Generic EVM wallets such as MetaMask, Rabby, or Trust Wallet may support AER in the future, since Aeredium's token standard is compatible with EVM tooling, but no integration timelines have been announced by Aeredium or any third-party wallet. For KIMA conversion and staking, StablePro Wallet is currently the only confirmed path. Full setup and security guide: StablePro Wallet →
Risks to understand before participating
AER is a pre-listing utility token from a blockchain that has not yet reached mainnet. The technical architecture is documented and the testnet is publicly running on Blockscout, but a testnet is not a production network. The risks here are real and worth stating plainly.
Execution risk. Delivering a high-throughput Layer 1 with TEE-attested execution across multiple cloud providers is technically complex. Every network that has made this transition has encountered delays, bugs, or scope changes between testnet and mainnet. If the mainnet launch is significantly delayed or encounters a security issue, the effects on token confidence and price could be severe.

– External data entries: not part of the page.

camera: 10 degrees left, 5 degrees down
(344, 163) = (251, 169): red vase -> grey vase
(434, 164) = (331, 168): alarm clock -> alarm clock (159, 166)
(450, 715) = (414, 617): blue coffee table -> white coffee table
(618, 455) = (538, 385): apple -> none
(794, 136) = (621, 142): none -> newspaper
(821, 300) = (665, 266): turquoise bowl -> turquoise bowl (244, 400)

FDV overhang. At TGE, 91.3% of the total supply is locked under vesting schedules that span 12 to 48 months. Each vesting cliff creates a potential wave of sell pressure as recipients decide whether to hold or exit positions. Sophisticated market participants model these unlock calendars and often position ahead of them, which can create price pressure at predictable intervals.

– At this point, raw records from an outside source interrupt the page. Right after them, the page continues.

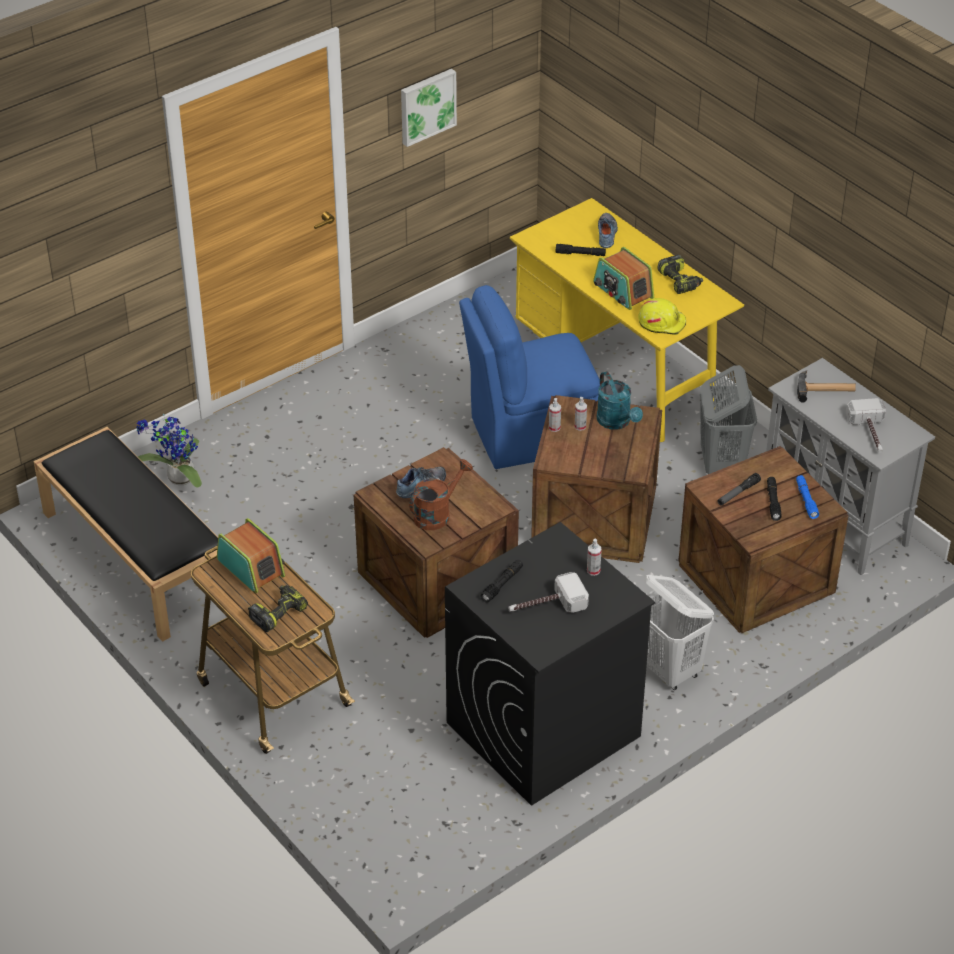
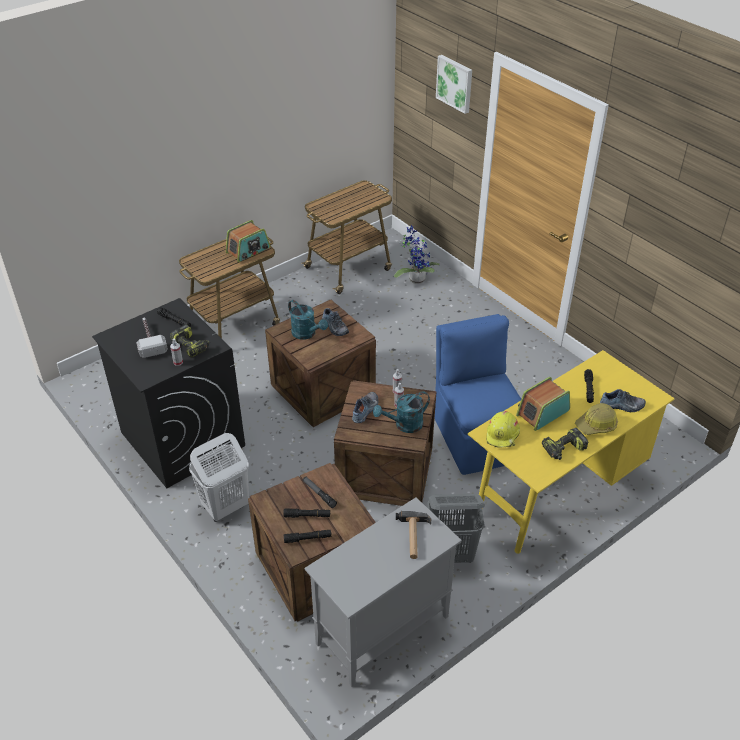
camera: 90 degrees right, 0 degrees up
(136, 556) = (349, 268): black bench -> cart
(278, 612) = (209, 262): power drill -> power drill (191, 346)
(426, 106) = (652, 231): picture -> picture (455, 83)
(437, 514) = (307, 334): brown watering can -> turquoise watering can
(592, 455) = (366, 410): none -> shoe
(639, 255) = (596, 425): none -> hard hat
(806, 500) = (307, 538): blue flashlight -> black flashlight
(870, 434) = (352, 565): hammer -> none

Staking pool is finite. The 100M AER staking incentive pool cannot be replenished. When it depletes (which could take anywhere from 10 to 50 years depending on how much AER is staked), the fixed 2% APY component disappears. If mainnet gas demand has not grown enough by then to sustain the variable component at meaningful levels, one of the primary early participation incentives goes away without a replacement mechanism.
No governance rights. AER holders receive no vote over protocol parameters, treasury decisions, or network upgrades. Governance is programmatic, meaning the Foundation and the protocol itself determine direction. This is intentional by design, but it means there is no formal mechanism for token holders to influence decisions they disagree with.

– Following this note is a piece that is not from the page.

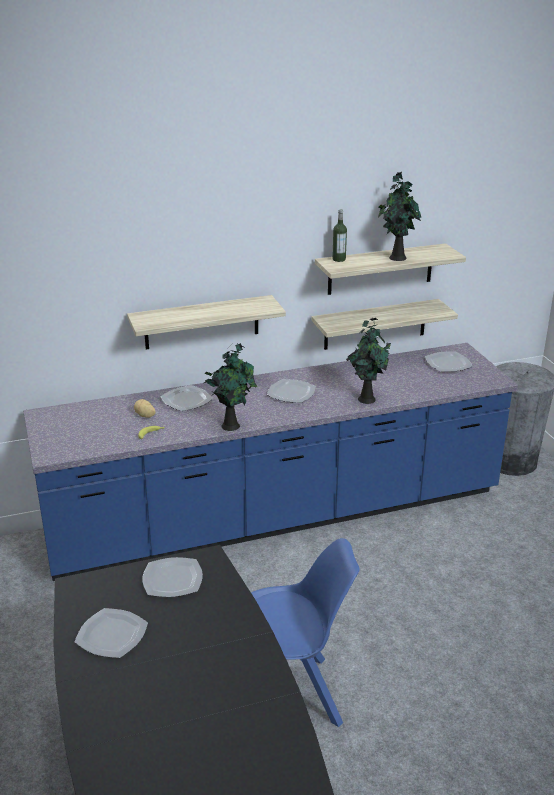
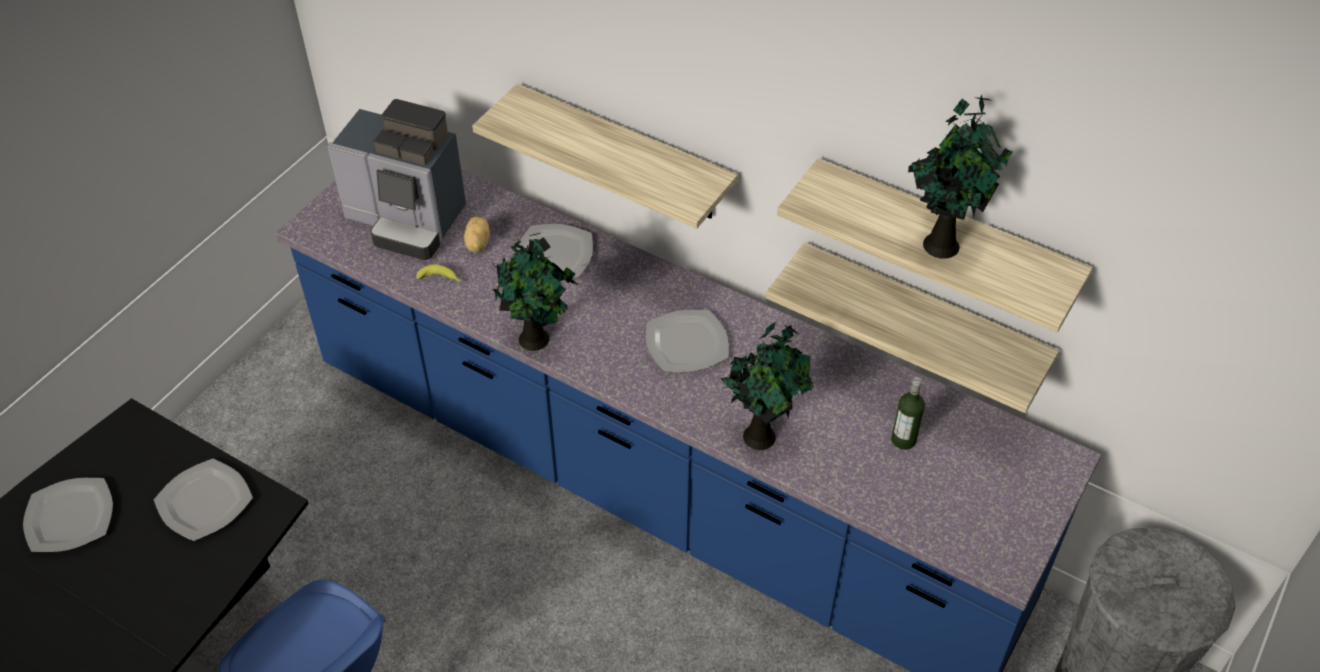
camera: 50 degrees right, 20 degrees up
(95, 427) = (407, 220): none -> coffee machine
(339, 259) = (846, 185): bottle -> bottle (903, 440)
(447, 364) = (989, 470): plate -> none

Competition. The Layer 1 space is crowded. Ethereum, Solana, Sui, and Aptos are well-capitalised with deep developer ecosystems. Capturing meaningful RWA and stablecoin settlement business alongside them requires sustained execution, not just a differentiated architecture. Technical merit and market share are separate challenges.
Related Aeredium guides
FAQ
What is AER used for?
AER is the sole gas and network-operations token for the Aeredium blockchain. Every transaction, contract call, and cross-chain settlement operation requires AER for gas. There is no alternative payment path.
What is the AER supply?
Exactly 1,000,000,000 AER, hard cap and floor. Zero inflation, no additional issuance, no burn mechanism. The supply is permanently fixed. Only 87 million AER (8.7%) enters circulation at TGE.
When is AER listed on exchanges?
AER listing is expected at mainnet launch. The tokenomics allocate 40 million AER as Public Liquidity specifically for exchange pairs including AER/USDC and AER/ETH. Subscribe for the listing alert at the top of this page.
How does AER staking work?
Non-custodial staking with 0–4% APY: 2% fixed from a 100M AER pool, plus up to 2% variable from gas fees. 90-day lock per deposit. Early exit returns principal, forfeits accrued rewards. No governance rights from staking.
Does AER give governance rights or passive yield?
No. AER holders receive no token-holder governance rights, consensus rights, passive yield, dividends, fee share, or revenue-share rights. It is a pure utility token. Staking rewards come from a dedicated allocation and gas fees, not from protocol ownership.
What wallet supports AER?
StablePro Wallet is Aeredium's official non-custodial wallet and the primary interface for AER staking and the KIMA-to-AER conversion. Available on Android and Google Play. Check stableprowallet.io for download links.